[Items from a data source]

┌──

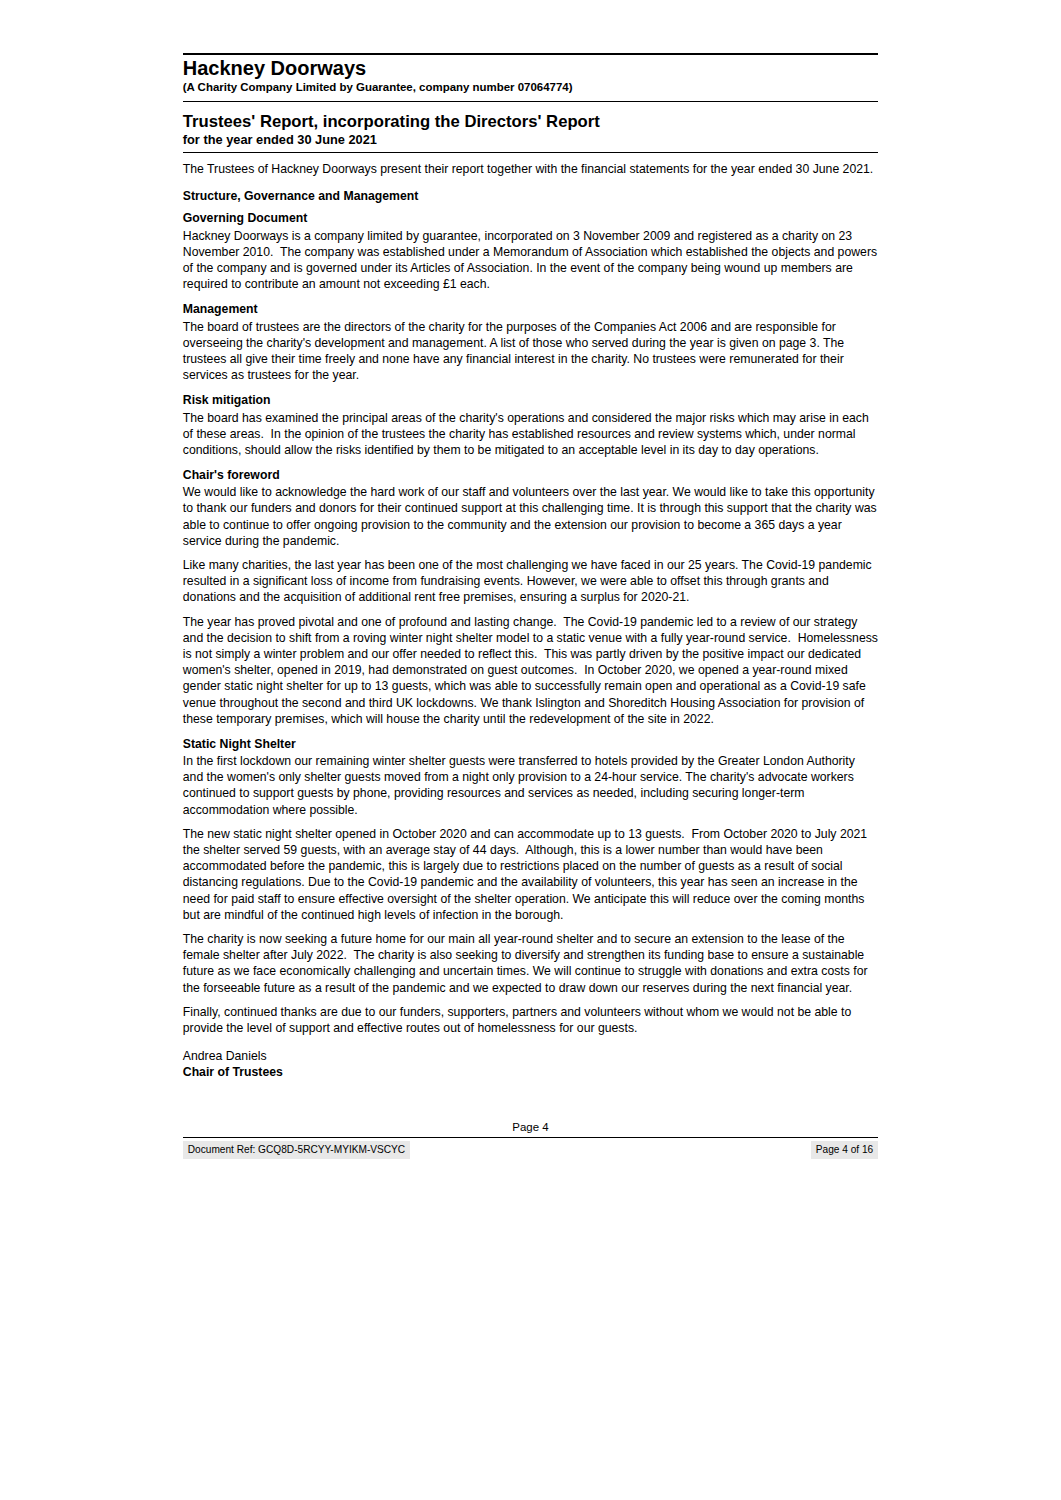Hackney Doorways
(A Charity Company Limited by Guarantee, company number 07064774)
Trustees' Report, incorporating the Directors' Report
for the year ended 30 June 2021
The Trustees of Hackney Doorways present their report together with the financial statements for the year ended 30 June 2021.
Structure, Governance and Management
Governing Document
Hackney Doorways is a company limited by guarantee, incorporated on 3 November 2009 and registered as a charity on 23 November 2010. The company was established under a Memorandum of Association which established the objects and powers of the company and is governed under its Articles of Association. In the event of the company being wound up members are required to contribute an amount not exceeding £1 each.
Management
The board of trustees are the directors of the charity for the purposes of the Companies Act 2006 and are responsible for overseeing the charity's development and management. A list of those who served during the year is given on page 3. The trustees all give their time freely and none have any financial interest in the charity. No trustees were remunerated for their services as trustees for the year.
Risk mitigation
The board has examined the principal areas of the charity's operations and considered the major risks which may arise in each of these areas. In the opinion of the trustees the charity has established resources and review systems which, under normal conditions, should allow the risks identified by them to be mitigated to an acceptable level in its day to day operations.
Chair's foreword
We would like to acknowledge the hard work of our staff and volunteers over the last year. We would like to take this opportunity to thank our funders and donors for their continued support at this challenging time. It is through this support that the charity was able to continue to offer ongoing provision to the community and the extension our provision to become a 365 days a year service during the pandemic.
Like many charities, the last year has been one of the most challenging we have faced in our 25 years. The Covid-19 pandemic resulted in a significant loss of income from fundraising events. However, we were able to offset this through grants and donations and the acquisition of additional rent free premises, ensuring a surplus for 2020-21.
The year has proved pivotal and one of profound and lasting change. The Covid-19 pandemic led to a review of our strategy and the decision to shift from a roving winter night shelter model to a static venue with a fully year-round service. Homelessness is not simply a winter problem and our offer needed to reflect this. This was partly driven by the positive impact our dedicated women's shelter, opened in 2019, had demonstrated on guest outcomes. In October 2020, we opened a year-round mixed gender static night shelter for up to 13 guests, which was able to successfully remain open and operational as a Covid-19 safe venue throughout the second and third UK lockdowns. We thank Islington and Shoreditch Housing Association for provision of these temporary premises, which will house the charity until the redevelopment of the site in 2022.
Static Night Shelter
In the first lockdown our remaining winter shelter guests were transferred to hotels provided by the Greater London Authority and the women's only shelter guests moved from a night only provision to a 24-hour service. The charity's advocate workers continued to support guests by phone, providing resources and services as needed, including securing longer-term accommodation where possible.
The new static night shelter opened in October 2020 and can accommodate up to 13 guests. From October 2020 to July 2021 the shelter served 59 guests, with an average stay of 44 days. Although, this is a lower number than would have been accommodated before the pandemic, this is largely due to restrictions placed on the number of guests as a result of social distancing regulations. Due to the Covid-19 pandemic and the availability of volunteers, this year has seen an increase in the need for paid staff to ensure effective oversight of the shelter operation. We anticipate this will reduce over the coming months but are mindful of the continued high levels of infection in the borough.
The charity is now seeking a future home for our main all year-round shelter and to secure an extension to the lease of the female shelter after July 2022. The charity is also seeking to diversify and strengthen its funding base to ensure a sustainable future as we face economically challenging and uncertain times. We will continue to struggle with donations and extra costs for the forseeable future as a result of the pandemic and we expected to draw down our reserves during the next financial year.
Finally, continued thanks are due to our funders, supporters, partners and volunteers without whom we would not be able to provide the level of support and effective routes out of homelessness for our guests.
Andrea Daniels
Chair of Trustees
Page 4
Document Ref: GCQ8D-5RCYY-MYIKM-VSCYC Page 4 of 16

└──

What the task asks: Copy the data exactly. Any picture it contains is to be omitted.

Problem solution:
Hackney Doorways
(A Charity Company Limited by Guarantee, company number 07064774)
Trustees' Report, incorporating the Directors' Report
for the year ended 30 June 2021
The Trustees of Hackney Doorways present their report together with the financial statements for the year ended 30 June 2021.
Structure, Governance and Management
Governing Document
Hackney Doorways is a company limited by guarantee, incorporated on 3 November 2009 and registered as a charity on 23 November 2010. The company was established under a Memorandum of Association which established the objects and powers of the company and is governed under its Articles of Association. In the event of the company being wound up members are required to contribute an amount not exceeding £1 each.
Management
The board of trustees are the directors of the charity for the purposes of the Companies Act 2006 and are responsible for overseeing the charity's development and management. A list of those who served during the year is given on page 3. The trustees all give their time freely and none have any financial interest in the charity. No trustees were remunerated for their services as trustees for the year.
Risk mitigation
The board has examined the principal areas of the charity's operations and considered the major risks which may arise in each of these areas. In the opinion of the trustees the charity has established resources and review systems which, under normal conditions, should allow the risks identified by them to be mitigated to an acceptable level in its day to day operations.
Chair's foreword
We would like to acknowledge the hard work of our staff and volunteers over the last year. We would like to take this opportunity to thank our funders and donors for their continued support at this challenging time. It is through this support that the charity was able to continue to offer ongoing provision to the community and the extension our provision to become a 365 days a year service during the pandemic.
Like many charities, the last year has been one of the most challenging we have faced in our 25 years. The Covid-19 pandemic resulted in a significant loss of income from fundraising events. However, we were able to offset this through grants and donations and the acquisition of additional rent free premises, ensuring a surplus for 2020-21.
The year has proved pivotal and one of profound and lasting change. The Covid-19 pandemic led to a review of our strategy and the decision to shift from a roving winter night shelter model to a static venue with a fully year-round service. Homelessness is not simply a winter problem and our offer needed to reflect this. This was partly driven by the positive impact our dedicated women's shelter, opened in 2019, had demonstrated on guest outcomes. In October 2020, we opened a year-round mixed gender static night shelter for up to 13 guests, which was able to successfully remain open and operational as a Covid-19 safe venue throughout the second and third UK lockdowns. We thank Islington and Shoreditch Housing Association for provision of these temporary premises, which will house the charity until the redevelopment of the site in 2022.
Static Night Shelter
In the first lockdown our remaining winter shelter guests were transferred to hotels provided by the Greater London Authority and the women's only shelter guests moved from a night only provision to a 24-hour service. The charity's advocate workers continued to support guests by phone, providing resources and services as needed, including securing longer-term accommodation where possible.
The new static night shelter opened in October 2020 and can accommodate up to 13 guests. From October 2020 to July 2021 the shelter served 59 guests, with an average stay of 44 days. Although, this is a lower number than would have been accommodated before the pandemic, this is largely due to restrictions placed on the number of guests as a result of social distancing regulations. Due to the Covid-19 pandemic and the availability of volunteers, this year has seen an increase in the need for paid staff to ensure effective oversight of the shelter operation. We anticipate this will reduce over the coming months but are mindful of the continued high levels of infection in the borough.
The charity is now seeking a future home for our main all year-round shelter and to secure an extension to the lease of the female shelter after July 2022. The charity is also seeking to diversify and strengthen its funding base to ensure a sustainable future as we face economically challenging and uncertain times. We will continue to struggle with donations and extra costs for the forseeable future as a result of the pandemic and we expected to draw down our reserves during the next financial year.
Finally, continued thanks are due to our funders, supporters, partners and volunteers without whom we would not be able to provide the level of support and effective routes out of homelessness for our guests.
Andrea Daniels
Chair of Trustees
Page 4
Document Ref: GCQ8D-5RCYY-MYIKM-VSCYC Page 4 of 16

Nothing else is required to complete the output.